While standing in line at Starbucks, I read the following passage, describing the early 1930's when Hitler had just come to power in Germany:
Hesienberg wrote to Bohr a month later from Zurich, where the mail was not owned by the Nazis, "Concerning the Nobel Prize, I have had a bad conscience regarding ...."
Wow. "....where the mail was not owned by the Nazis...."

And the story that broke last week here on the east coast in the US, in the 21st century:
  • the USPS photographs the front and back of every piece of mail going through its facilities
  • the NSA tracks every e-mail sent by Americans
  • Schumer, Pelosi, Reid, Markey knew all along that the NSA was tracking all American phone calls
For me, it just seems so unreal. Under Richard Nixon I could have expected these revelations but under a liberal, progressive ... who wudda thought? I do think that moving from a community organizer to president of the United States, literally overnight, the president was a) in over his head; b) never imagined the power;  and, c) taken over by others and taken over by events, it was natural that the aphorism would be proved true: power corrupts, and absolute power corrupts absolutely.

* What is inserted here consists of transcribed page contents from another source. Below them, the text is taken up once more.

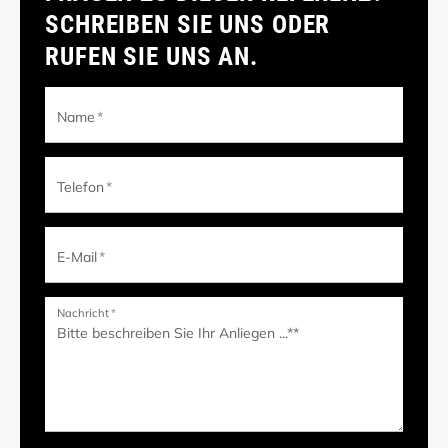
SCHREIBEN SIE UNS ODER
RUFEN SIE UNS AN.
Name
*
Telefon
*
E-Mail
*
Nachricht
*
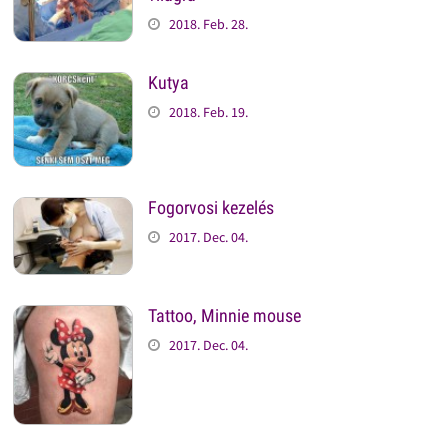
2018. Feb. 28.
Kutya
2018. Feb. 19.
Fogorvosi kezelés
2017. Dec. 04.
Tattoo, Minnie mouse
2017. Dec. 04.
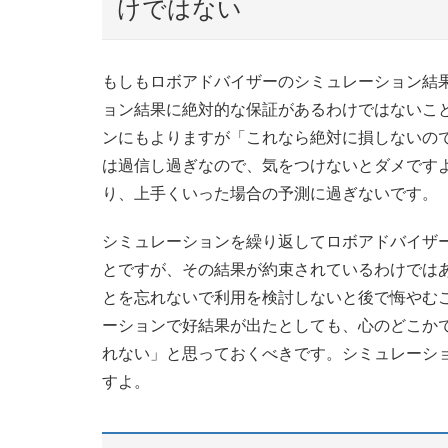
けではない
もしもロボアドバイザーのシミュレーション結
ョン結果に絶対的な保証があるわけではないこ
ンにもよりますが「これなら絶対に損しないの
は過信し過ぎなので、気をつけないとダメです
り、上手くいった場合の予測に過ぎないです。
シミュレーションを繰り返してロボアドバイザ
とですが、その結果が約束されているわけでは
とを忘れないで利用を検討しないと後で悔やむ
ーションで好結果が出たとしても、心のどこか
れない」と思っておくべきです。シミュレーシ
すよ。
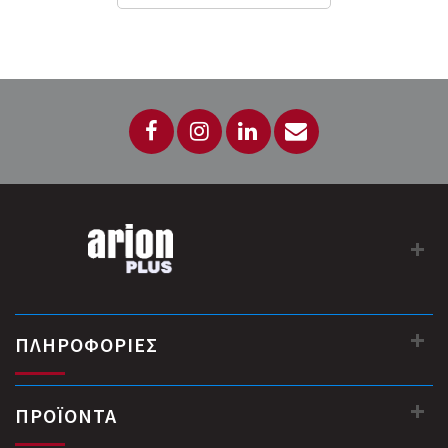
ΠΛΗΡΟΦΟΡΙΕΣ
ΠΡΟΪΟΝΤΑ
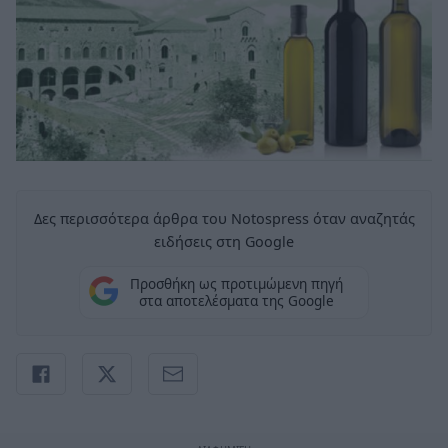
Δες περισσότερα άρθρα του Notospress όταν αναζητάς
ειδήσεις στη Google
Προσθήκη ως προτιμώμενη πηγή
στα αποτελέσματα της Google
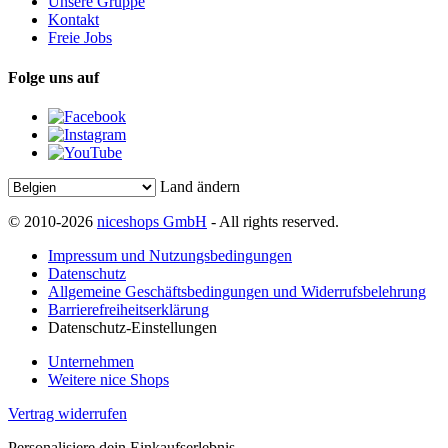
Unsere Gruppe
Kontakt
Freie Jobs
Folge uns auf
Land ändern
© 2010-2026
niceshops GmbH
- All rights reserved.
Impressum und Nutzungsbedingungen
Datenschutz
Allgemeine Geschäftsbedingungen und Widerrufsbelehrung
Barrierefreiheitserklärung
Datenschutz-Einstellungen
Unternehmen
Weitere nice Shops
Vertrag widerrufen
Personalisiere dein Einkaufserlebnis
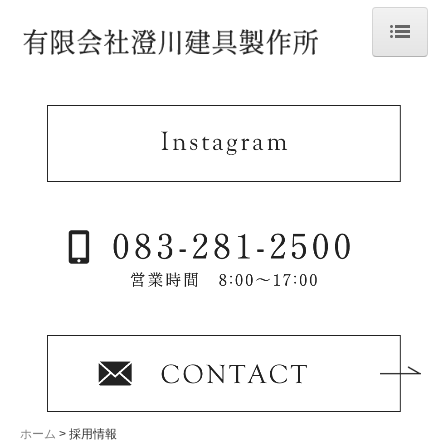
ホーム
会社案内
事業内容
澄川建具の特長
職人の技術
製作・施工事例
採用情報
募集要項（建具工）
募集要項（経理・事務）
ホーム
採用情報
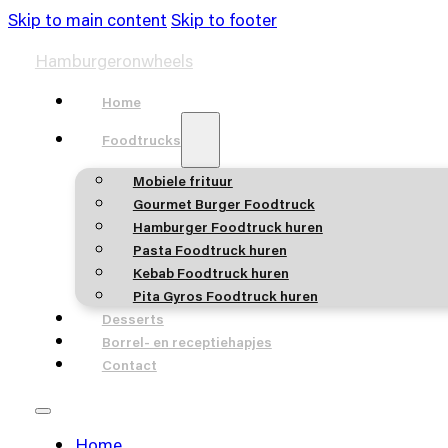
Skip to main content
Skip to footer
Hamburgeronwheels
Home
Foodtrucks
Mobiele frituur
Gourmet Burger Foodtruck
Hamburger Foodtruck huren
Pasta Foodtruck huren
Kebab Foodtruck huren
Pita Gyros Foodtruck huren
Desserts
Borrel- en receptiehapjes
Contact
Home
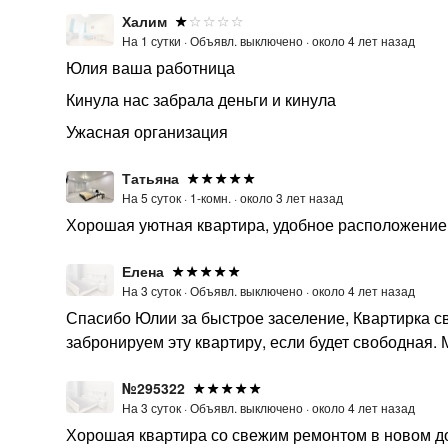
Халим
На 1 сутки ·
Объявл. выключено ·
около 4 лет назад
Юлия ваша работница
Кинула нас забрала деньги и кинула
Ужасная организация
Татьяна
На 5 суток ·
1-комн. ·
около 3 лет назад
Хорошая уютная квартира, удобное расположение.
Елена
На 3 суток ·
Объявл. выключено ·
около 4 лет назад
Спасибо Юлии за быстрое заселение, Квартирка св
забронируем эту квартиру, если будет свободная.
№295322
На 3 суток ·
Объявл. выключено ·
около 4 лет назад
Хорошая квартира со свежим ремонтом в новом до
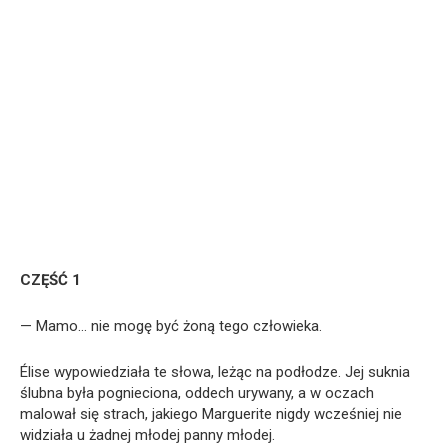
CZĘŚĆ 1
— Mamo… nie mogę być żoną tego człowieka.
Élise wypowiedziała te słowa, leżąc na podłodze. Jej suknia
ślubna była pognieciona, oddech urywany, a w oczach
malował się strach, jakiego Marguerite nigdy wcześniej nie
widziała u żadnej młodej panny młodej.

We've all learned that what is printed in the media is but the tip of the iceberg of all that is really going on. Anyone who believes that the government is only tracking phone numbers and not listening in on conversations or reading e-mail is ... naive. Very naive.

Where is Hunter S. Thompson when we need him? At best we're getting bland reporting from reporters with no sense of rage. I wonder if The Rolling Stone Magazine will do an in-depth report of the revelations this past week? If the magazine ignores this story this month, I would not be surprised. Or what Vanity Fair will report? Both of these publications devoted a lot of space to abuse of power under Reagan and Bush, but anything those two did, pales in comparison to what is being revealed this week.

Back to 1933:
Hesienberg wrote to Bohr a month later from Zurich, where the mail was not owned by the Nazis, "Concerning the Nobel Prize, I have had a bad conscience regarding ...." -- p. 149, The Age of Entanglement: When Quantum Physics Was Reborn, Louisa Gilder, c. 2008.
At least one late-night comedian is talking about it; the others are avoiding the subject. Based on the front page of today's New York Times, the story is a non-issue. Their front-page story on the subject is crowded out by other mundane stories, and the story on snooping has a headline suggesting a "feel-good" analysis of how the US uses technology to mine data.